* **Short task 1**
Will you retype the part of the Supreme Court summary that begins at the words "Supreme Court of" and stops after "on constitutional reform?"?
* **Short task 2**
Which lines of the listing contain the string "road"? Copy out each of them, and treat uppercase and lowercase as different.

* **Reading text**
Supreme Court of Canada –  3 S.C.R. 627
The Native Women’s Association of Canada asked to be treated in the same way as other native organizations in terms of financing and constitutional consultation.
The Court rejected its request, in part because women were also represented by the other organizations, and because NWAC does not represent all aboriginal women. The Court also noted that section 35 of the Constitution Act, 1982 does not give Aboriginals a right to be consulted in constitutional negotiations.
Does the Charter create an obligation for the federal government to allocate funding to Aboriginal women’s groups, equal to that given to their male-dominated counterparts, and is the federal government violating the Charter if it does not include a group representing Aboriginal women in the negotiations on constitutional reform?
The Charter does not impose the federal government to finance the Native Women’s Association the same way it does for other native organizations, and it does not have to include NWAC in constitutional negotiations either (unanimous decision).

* **Material provided**
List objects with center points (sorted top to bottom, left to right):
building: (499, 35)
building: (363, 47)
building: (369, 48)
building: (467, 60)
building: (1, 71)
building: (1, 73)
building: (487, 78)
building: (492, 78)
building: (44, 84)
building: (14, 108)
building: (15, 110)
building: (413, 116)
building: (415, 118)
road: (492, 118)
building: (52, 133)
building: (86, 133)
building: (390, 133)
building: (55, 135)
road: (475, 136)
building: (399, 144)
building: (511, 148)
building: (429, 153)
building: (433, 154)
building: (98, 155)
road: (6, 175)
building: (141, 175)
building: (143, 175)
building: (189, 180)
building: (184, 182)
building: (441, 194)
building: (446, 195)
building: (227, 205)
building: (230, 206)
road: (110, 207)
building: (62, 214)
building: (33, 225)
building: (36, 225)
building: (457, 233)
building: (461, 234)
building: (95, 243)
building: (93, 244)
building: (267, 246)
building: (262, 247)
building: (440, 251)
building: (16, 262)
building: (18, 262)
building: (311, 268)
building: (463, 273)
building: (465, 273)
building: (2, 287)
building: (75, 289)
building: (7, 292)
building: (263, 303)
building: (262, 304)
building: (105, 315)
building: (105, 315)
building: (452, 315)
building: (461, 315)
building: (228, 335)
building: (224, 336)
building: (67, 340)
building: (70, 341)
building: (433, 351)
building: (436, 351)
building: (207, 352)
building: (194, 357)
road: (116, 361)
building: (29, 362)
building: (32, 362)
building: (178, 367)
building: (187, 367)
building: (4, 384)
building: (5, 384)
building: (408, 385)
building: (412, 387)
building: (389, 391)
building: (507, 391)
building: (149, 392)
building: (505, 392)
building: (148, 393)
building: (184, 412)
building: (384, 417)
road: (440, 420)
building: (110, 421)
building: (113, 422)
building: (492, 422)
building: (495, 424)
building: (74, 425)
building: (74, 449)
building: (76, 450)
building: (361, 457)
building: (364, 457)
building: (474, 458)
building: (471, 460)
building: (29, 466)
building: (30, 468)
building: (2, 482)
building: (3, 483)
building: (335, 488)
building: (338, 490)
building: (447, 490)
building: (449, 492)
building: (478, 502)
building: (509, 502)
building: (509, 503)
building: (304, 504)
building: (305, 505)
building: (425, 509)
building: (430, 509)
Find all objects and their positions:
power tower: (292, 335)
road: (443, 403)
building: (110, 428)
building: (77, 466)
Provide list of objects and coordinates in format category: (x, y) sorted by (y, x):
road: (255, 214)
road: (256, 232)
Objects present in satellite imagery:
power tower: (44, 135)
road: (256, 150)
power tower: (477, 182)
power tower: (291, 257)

* **Task solution 1**
Supreme Court of Canada –  3 S.C.R. 627
The Native Women’s Association of Canada asked to be treated in the same way as other native organizations in terms of financing and constitutional consultation.
The Court rejected its request, in part because women were also represented by the other organizations, and because NWAC does not represent all aboriginal women. The Court also noted that section 35 of the Constitution Act, 1982 does not give Aboriginals a right to be consulted in constitutional negotiations.
Does the Charter create an obligation for the federal government to allocate funding to Aboriginal women’s groups, equal to that given to their male-dominated counterparts, and is the federal government violating the Charter if it does not include a group representing Aboriginal women in the negotiations on constitutional reform?

* **Task solution 2**
road: (492, 118)
road: (475, 136)
road: (6, 175)
road: (110, 207)
road: (116, 361)
road: (440, 420)
road: (443, 403)
road: (255, 214)
road: (256, 232)
road: (256, 150)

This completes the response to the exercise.